Pollutant emissions that must be measured and reported for regulatory compliance purposes are often required to be reported on a mass flow rate basis. Mass flow rates are typically calculated and reported in units of lbs or kg per hour and tons per year for pollutants such as CO, CO2, NO, NO2, total NOx, & SO2.
The pollutant mass flow rate is a function of the pollutant concentration of the stack gas, the stack size & shape, and the stack gas velocity.
The stack gas velocity can be determined in different ways such as ultrasonic meters, thermal dispersion meters, cross correlation meters, and Pitot tubes. Utilization of a Pitot tube is one of the most common, simple, and economical ways to determine stack gas velocity.
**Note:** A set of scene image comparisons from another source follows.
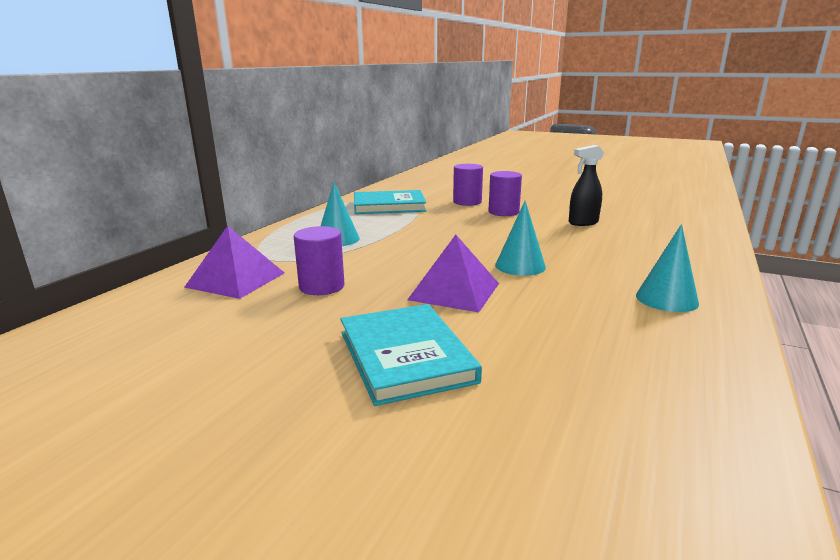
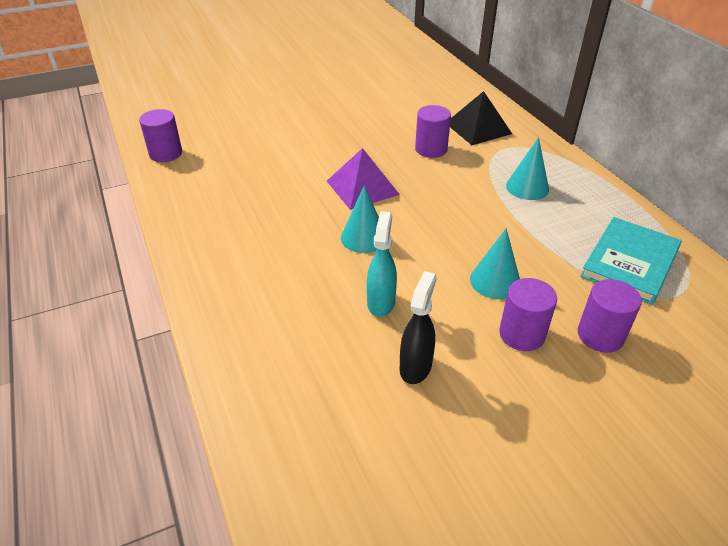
camera: 130 degrees right, 20 degrees up
(236, 279) = (478, 128): purple pyramid -> black pyramid
(405, 356) = (318, 142): turquoise book -> none
(565, 241) = (381, 302): none -> turquoise spray bottle
(666, 299) = (234, 258): turquoise cone -> turquoise cone (495, 281)
(703, 495) = (166, 153): none -> purple cylinder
Gas velocity is typically expressed in units of meters per second or feet per minute. The gas velocity calculation is a function of several variables including the differential pressure of the stack gas, the stack gas temperature, and the absolute stack gas pressure. A Pitot tube can be used to measure the stack gas differential pressure.
Using a Pitot Tube
The differential pressure measurement is performed using a Pitot tube that is connected to a pressure sensor with hoses. There are several types of Pitot tubes, so it is important to use the correct constant values and operating procedures for each Pitot tube. The following photo shows an S-type Pitot tube:
The S-type Pitot tube is inserted into the stack and rotated until the differential pressure measurement is greatest for a given location in the stack. The proper orientation is for the high pressure side of the S-type Pitot tube tip to face into the direction of the stack gas flow as shown in the diagram to the right.
For the most representative and accurate velocity values, multiple data points should be collected & averaged as the tip of the Pitot tube is traversed across the cross sectional area of the stack.